Slowing that progress and holding the line at 1.5 degrees is possible only if humanity can bring itself to very quickly phase out the use of coal, oil and gas, and in the bargain start removing carbon dioxide from the atmosphere.

 

That would be a technological challenge, to say the least, and an even more daunting political one.

 

The best way for the U.S. and every other country to grapple with this challenge is to tax carbon emissions at a rate sufficient to discourage use of fossil fuels and raise demand for renewables.

 

The world’s dependence on fossil fuels has to end, and soon.

 

© 2018 Bloomberg Editorial Board, The World’s Climate Goals Aren’t Ambitious Enough, Bloomberg (08 October 2018)

 

 

The take-away?

 

If capitalistic humanity shows no signs of being motivated enough to reach a lowly placed habit-reforming goal, we should raise the bar impossibly higher?

 

 

The moral? — the Tragedy of the Commons remains the issue

 

Is the United States miraculously going to lead a devolution in living standards, as a nationally self-sacrificing example?

 

Do you foresee anyone giving up cheap fossil fuel soon? Perhaps a stampede to the polls to raise gasoline taxes?

 

Given how capitalism works, the biosphere has no protective army. Absent dealing with that conundrum, nothing noticeably planet protecting is going to happen.

 

It is always capitalism's propaganda that new sources of less damaging profit will drive out more harmful ones.

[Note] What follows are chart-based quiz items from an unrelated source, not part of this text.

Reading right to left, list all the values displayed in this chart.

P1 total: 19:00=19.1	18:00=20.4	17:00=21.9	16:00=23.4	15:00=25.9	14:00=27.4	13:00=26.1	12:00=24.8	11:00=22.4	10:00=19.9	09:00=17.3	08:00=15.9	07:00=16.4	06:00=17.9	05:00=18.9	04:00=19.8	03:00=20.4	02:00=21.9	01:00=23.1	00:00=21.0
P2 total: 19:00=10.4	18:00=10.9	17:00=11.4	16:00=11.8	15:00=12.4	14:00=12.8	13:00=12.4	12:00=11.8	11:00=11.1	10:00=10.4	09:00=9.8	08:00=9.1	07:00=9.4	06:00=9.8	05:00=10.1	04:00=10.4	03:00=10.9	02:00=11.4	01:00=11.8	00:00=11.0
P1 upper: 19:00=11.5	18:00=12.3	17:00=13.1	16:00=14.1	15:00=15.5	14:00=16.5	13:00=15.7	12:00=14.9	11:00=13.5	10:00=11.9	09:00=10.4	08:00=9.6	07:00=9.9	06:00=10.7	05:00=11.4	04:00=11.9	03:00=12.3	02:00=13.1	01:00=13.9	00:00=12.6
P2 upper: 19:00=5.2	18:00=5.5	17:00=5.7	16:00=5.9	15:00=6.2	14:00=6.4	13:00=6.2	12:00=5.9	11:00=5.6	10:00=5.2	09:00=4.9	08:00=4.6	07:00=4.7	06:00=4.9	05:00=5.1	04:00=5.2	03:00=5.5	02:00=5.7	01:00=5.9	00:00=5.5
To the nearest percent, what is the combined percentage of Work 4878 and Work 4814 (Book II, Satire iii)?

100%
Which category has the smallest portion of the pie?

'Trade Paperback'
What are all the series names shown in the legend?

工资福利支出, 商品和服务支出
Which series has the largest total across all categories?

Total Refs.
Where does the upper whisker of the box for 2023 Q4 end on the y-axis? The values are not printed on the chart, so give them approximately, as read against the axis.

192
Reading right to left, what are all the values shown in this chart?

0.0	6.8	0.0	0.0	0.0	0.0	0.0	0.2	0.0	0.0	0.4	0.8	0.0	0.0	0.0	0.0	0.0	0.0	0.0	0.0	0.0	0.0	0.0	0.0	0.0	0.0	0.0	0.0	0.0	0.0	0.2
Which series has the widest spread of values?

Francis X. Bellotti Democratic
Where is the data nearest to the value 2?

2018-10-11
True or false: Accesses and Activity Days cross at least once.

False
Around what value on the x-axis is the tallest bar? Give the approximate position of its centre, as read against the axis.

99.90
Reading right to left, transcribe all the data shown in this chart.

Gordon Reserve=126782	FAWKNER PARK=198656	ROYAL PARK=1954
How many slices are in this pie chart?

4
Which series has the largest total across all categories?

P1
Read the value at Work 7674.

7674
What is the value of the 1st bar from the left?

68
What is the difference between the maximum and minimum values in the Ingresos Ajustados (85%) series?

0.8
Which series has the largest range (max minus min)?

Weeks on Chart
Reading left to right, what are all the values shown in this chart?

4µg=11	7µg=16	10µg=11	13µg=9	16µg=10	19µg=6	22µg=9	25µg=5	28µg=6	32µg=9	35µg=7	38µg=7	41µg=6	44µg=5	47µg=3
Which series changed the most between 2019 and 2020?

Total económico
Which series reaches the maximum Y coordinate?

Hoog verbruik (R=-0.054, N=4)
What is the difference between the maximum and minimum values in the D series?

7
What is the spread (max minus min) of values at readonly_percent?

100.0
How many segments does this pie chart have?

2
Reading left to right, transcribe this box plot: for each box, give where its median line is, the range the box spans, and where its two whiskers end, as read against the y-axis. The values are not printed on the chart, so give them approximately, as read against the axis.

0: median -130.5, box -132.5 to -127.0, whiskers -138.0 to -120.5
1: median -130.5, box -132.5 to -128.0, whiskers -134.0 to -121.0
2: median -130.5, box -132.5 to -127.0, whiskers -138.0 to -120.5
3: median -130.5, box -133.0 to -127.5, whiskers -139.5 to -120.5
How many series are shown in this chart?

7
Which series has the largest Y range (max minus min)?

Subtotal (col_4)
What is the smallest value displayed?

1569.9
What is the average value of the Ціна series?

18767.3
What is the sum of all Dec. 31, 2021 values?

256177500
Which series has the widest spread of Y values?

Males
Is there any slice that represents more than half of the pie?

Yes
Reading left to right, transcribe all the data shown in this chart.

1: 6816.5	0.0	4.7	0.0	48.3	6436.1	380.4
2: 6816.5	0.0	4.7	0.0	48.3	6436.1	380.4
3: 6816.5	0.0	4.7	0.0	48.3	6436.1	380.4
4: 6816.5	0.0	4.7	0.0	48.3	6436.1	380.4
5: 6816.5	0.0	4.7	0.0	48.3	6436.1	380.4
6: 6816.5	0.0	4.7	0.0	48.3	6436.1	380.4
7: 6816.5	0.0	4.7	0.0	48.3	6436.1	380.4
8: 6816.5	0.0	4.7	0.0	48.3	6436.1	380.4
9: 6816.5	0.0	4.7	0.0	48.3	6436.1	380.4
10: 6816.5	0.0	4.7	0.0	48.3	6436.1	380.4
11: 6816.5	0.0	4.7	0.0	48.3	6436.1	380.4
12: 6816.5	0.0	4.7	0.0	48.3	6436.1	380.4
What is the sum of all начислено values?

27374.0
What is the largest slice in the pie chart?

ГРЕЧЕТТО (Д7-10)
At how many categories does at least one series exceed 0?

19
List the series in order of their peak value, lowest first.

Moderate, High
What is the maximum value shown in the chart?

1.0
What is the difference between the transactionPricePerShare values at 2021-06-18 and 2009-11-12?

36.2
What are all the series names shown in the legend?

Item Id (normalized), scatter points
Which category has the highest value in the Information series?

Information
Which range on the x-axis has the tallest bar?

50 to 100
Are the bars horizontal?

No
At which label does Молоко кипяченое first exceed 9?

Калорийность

We have seen how "well" (meaning poorly) that actually works.

 

If the process required self-sacrifice (on our part) — can you name one example in which humanity has successfully protected any habitat, or any species, from continually flirting with extinction's edge?

 

We will start seriously dealing with global warming, only if it begins negatively affecting influential members of the Rich World Establishment. And if "we" do, it will be at some economically poor group's expense.